Ce maudit tourisme! Eh, oui! Car les touristes, ce sont toujours les autres. Et quand on va à vélo, les autres, ce sont avant tout les automobilistes. Par exemple, j’atteins Almagro. Ce n’est ni New-York ni Lucerne, nous sommes d’accord. Mais pas non plus Ávila ou Antequera — on voit que je fais un effort pour trouver des lieux toujours moins connus. Almagro, ce n’est rien, c’est Almagro. J’y suis pour déjeuner et voilà que ça se complique. Hier, dans un village de dix habitants (je parle du ressenti, non de la statistique), une bonne femme installée depuis 77 ans dans son bar (compte tenu de la fondation par les parents, précisons), m’a servi un lièvre confit chassé par son homme avec des haricots du jardin, et aujourd’hui à Almagro, parce que la municipalité a décidé d’en faire une ville touristique, impossible de dénicher un restaurant! Pourquoi? Parce que les bars sont des “lounges”, des “snacks”, des “buffets” ou des restaurants “à la carte”! Il n’est que de voir ces affiches de Botero (le peintre le plus ridicule du siècle dernier) qui pavoisent les réverbères. Partout ce petit gros à moustaches à demi-indien affublé du melon colonial me dévisage tandis que je fais le tour d’Almagro pour trouver un menu. Pour finir, je dîne bien et cher, dans un restaurant joli et prétentieux, conçu pour faire de l’argent et repars aussitôt, de toutes mes forces, maudissant comme j’ai dit le “tourisme” (il faudrait revoir la définition) pour atteindre, dans un décor de western, soixante-trois kilomètres plus loin, une station-service où je sors un Coca-cola (toujours le même) de la glacière. Avisant le pompiste, je demande:
-Qu’y a‑t-il à Almagro?
-Almagro? Beuh… Ils ont ces façades blanches… Et un joli hôtel de ville… Bref, rien de spécial.

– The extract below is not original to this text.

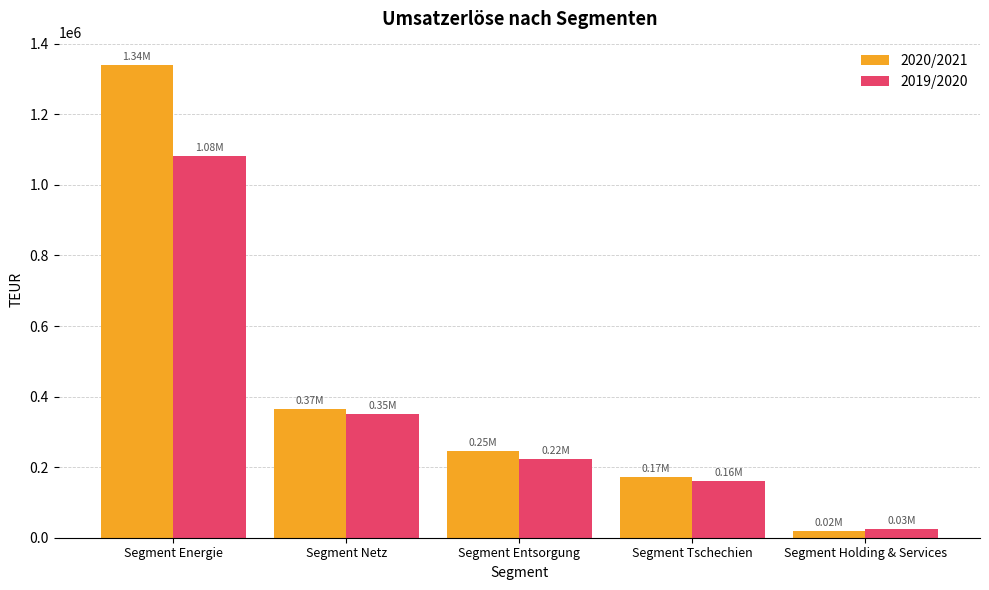

Rank the categories by 2020/2021 value from lowest to highest.

Segment Holding & Services, Segment Tschechien, Segment Entsorgung, Segment Netz, Segment Energie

-C’est bien ce que je pensais! En tout cas, pour manger, c’est pas fameux! Dis-je encore énervé.
-Nous, nous avons le plus grand château d’Espagne, c’est juste là, à 16 kilomètres, le détour en vaut la peine.
Et le pompiste adolescent m’explique comment faire pour rejoindre ce château, puis dépité me voit partir dans la direction que je m’étais fixée, qui n’est pas celle du château.